Im Tagebuch (3.12.65) weiter zu Hegenbarth: "... Ein kleiner ungekrönter König in Ostberlin. Einer, den im Grunde alle bewundern ... er bringt den Exportartikel, dafür ist diese Kleine Feier, Dujardin Prost. ... Ich trinke sehr viel, es schmeckt hier, man ißt, sieht einen kurzen Versuchsfilm ... Meine Wunden bluten, ich kann nicht mehr bleiben. Ich gehe."
Dazu dann wieder eine Anmerkung (offenbar später eingefügt): "Ich verlasse eine Party, auf der auch einer meiner Modellbauten vorgestellt wird, den ich danach nicht wiedersehe, eine Festung am Meer, mit hochspritzenden, beweglichen Wellen, mit beweglichen Piratenschiffen, die einen Angriff vorbereiten, das ist die Welt der Digedags."
Im nächsten mosaikrelevanten Eintrag, vom 15.12.65: "Ich zerbreche fast jeden Tag, jeden Tag diese scheußlichen Farben und Seiten austuschen."
Dazu dann wieder eine spätere Anmerkung: "Im MOSAIK waren mir die Hintergründe der einzelnen Episoden anvertraut, die mit zugeordneten Farben ausgetuscht wurden, wir saßen an Tischen hintereinander, der Cartoon ging von Tisch zu Tisch. Es begann mit dem Austuschen der Digedag-Figuren, der größeren Requisiten und Besonderheiten, am Ende der Kette landeten die Cartoons bei Frau A und mir, wichtig war, daß hier Schmincke, Westfarbe verwendet wurde, von der stets etwas abgezweigt wurde, das durfte nicht auffallen, unser Farbenverbrauch wurde streng kontrolliert, er kostete Devisen."

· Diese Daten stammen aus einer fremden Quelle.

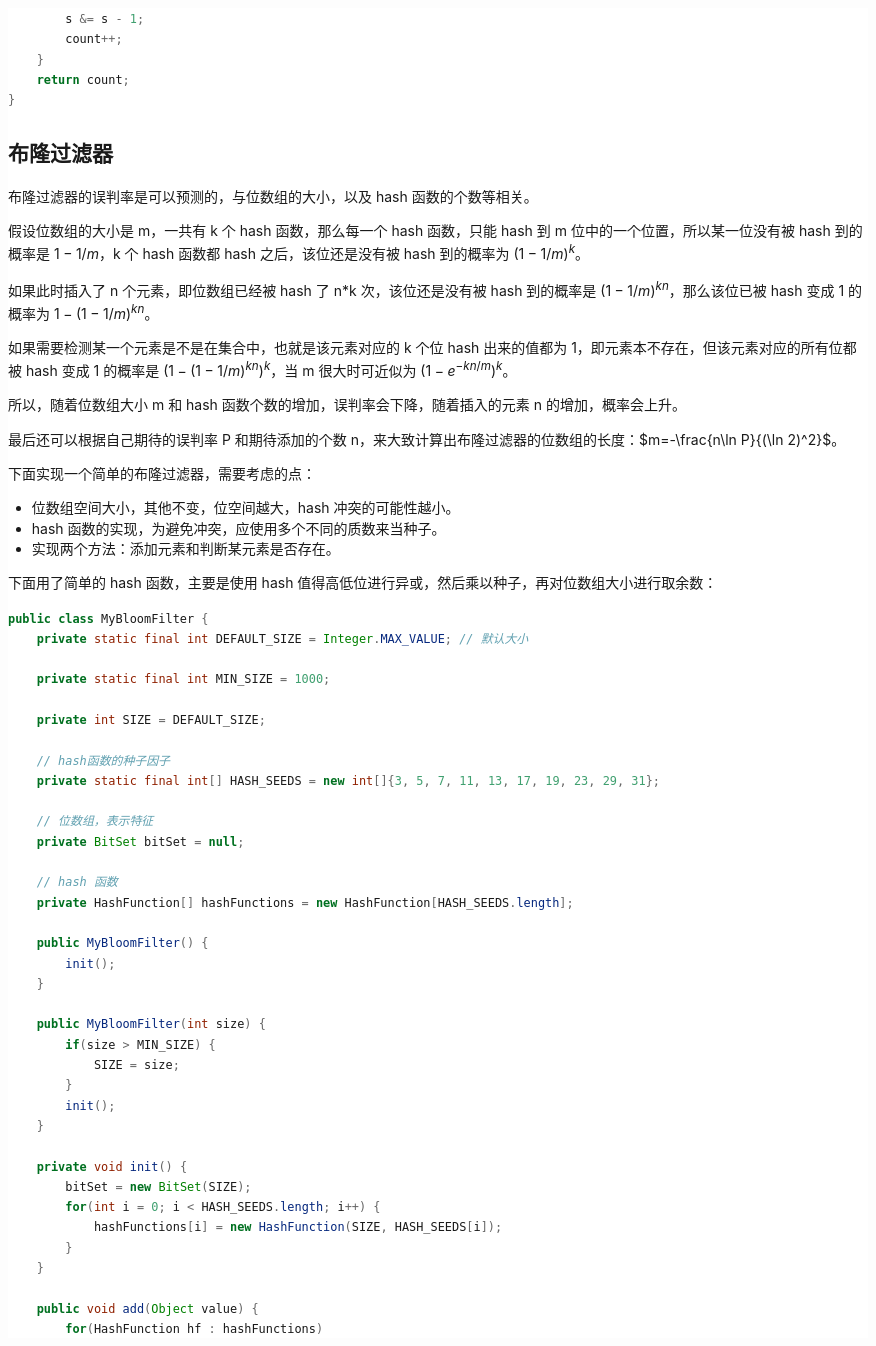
 ```java
        s &= s - 1;
        count++;
    }
    return count;
}
```

## 布隆过滤器
布隆过滤器的误判率是可以预测的，与位数组的大小，以及 hash 函数的个数等相关。

假设位数组的大小是 m，一共有 k 个 hash 函数，那么每一个 hash 函数，只能 hash 到 m 位中的一个位置，所以某一位没有被 hash 到的概率是 $1-1/m$，k 个 hash 函数都 hash 之后，该位还是没有被 hash 到的概率为 $(1-1/m)^k$。

如果此时插入了 n 个元素，即位数组已经被 hash 了 n*k 次，该位还是没有被 hash 到的概率是 $(1-1/m)^{kn}$，那么该位已被 hash 变成 1 的概率为 $1-(1-1/m)^{kn}$。

如果需要检测某一个元素是不是在集合中，也就是该元素对应的 k 个位 hash 出来的值都为 1，即元素本不存在，但该元素对应的所有位都被 hash 变成 1 的概率是 $(1-(1-1/m)^{kn})^k$，当 m 很大时可近似为 $(1-e^{-kn/m})^k$。

所以，随着位数组大小 m 和 hash 函数个数的增加，误判率会下降，随着插入的元素 n 的增加，概率会上升。

最后还可以根据自己期待的误判率 P 和期待添加的个数 n，来大致计算出布隆过滤器的位数组的长度：$m=-\frac{n\ln P}{(\ln 2)^2}$。

下面实现一个简单的布隆过滤器，需要考虑的点：
- 位数组空间大小，其他不变，位空间越大，hash 冲突的可能性越小。
- hash 函数的实现，为避免冲突，应使用多个不同的质数来当种子。
- 实现两个方法：添加元素和判断某元素是否存在。

下面用了简单的 hash 函数，主要是使用 hash 值得高低位进行异或，然后乘以种子，再对位数组大小进行取余数：
```java
public class MyBloomFilter {
    private static final int DEFAULT_SIZE = Integer.MAX_VALUE; // 默认大小

    private static final int MIN_SIZE = 1000;

    private int SIZE = DEFAULT_SIZE;

    // hash函数的种子因子
    private static final int[] HASH_SEEDS = new int[]{3, 5, 7, 11, 13, 17, 19, 23, 29, 31};

    // 位数组，表示特征
    private BitSet bitSet = null;

    // hash 函数
    private HashFunction[] hashFunctions = new HashFunction[HASH_SEEDS.length];

    public MyBloomFilter() {
        init();
    }

    public MyBloomFilter(int size) {
        if(size > MIN_SIZE) {
            SIZE = size;
        }
        init();
    }

    private void init() {
        bitSet = new BitSet(SIZE);
        for(int i = 0; i < HASH_SEEDS.length; i++) {
            hashFunctions[i] = new HashFunction(SIZE, HASH_SEEDS[i]);
        }
    }

    public void add(Object value) {
        for(HashFunction hf : hashFunctions)
```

Über Silvester fuhr Schleef dann nach Prag, reiste weiter umher und scheint seine Arbeit beim Mosaik nicht wieder aufgenommen zu haben. In der kurzen Chronik dieser Zeit am Ende des Bandes (S. 477) steht dazu noch: "September - Dezember 1965: Schleef zeichnet Comic-Hintergründe für die Digedag-Geschichten, die im Mosaik-Heft des Verlags Junge Welt erscheinen."
Abgesehen von den sehr subjektiven - aber trotzdem interessanten - Einschätzungen über Hegenbarth enthalten die Aufzeichnungen doch eine Menge Spannendes über die Arbeit am Mosaik und Schleefs Teilnahme daran.
Ein paar Fragen stellen sich mir spontan:
1. Welche von Piratenschiffen belagerte Festung am Meer modellierte Schleef Ende 1965? Konstantinopel und die Kreuzfahrer? Pordoselene und die byzantinischen Söldner? Die Burg von Janos wird es nicht sein, denn die entsprechenden Hefte waren gerade von Juli bis November 1965 erschienen, und es gab ja einen Vorlauf von einigen Monaten.
2. Wer ist diese Frau A, die zusammen mit Schleef die letzten Details kolorierte?
3. Welchen Versuchsfilm hat man sich am 3.12.65 angeschaut?
Ach ja, der Band ist bei Suhrkamp erschienen und kostet 30 Euro.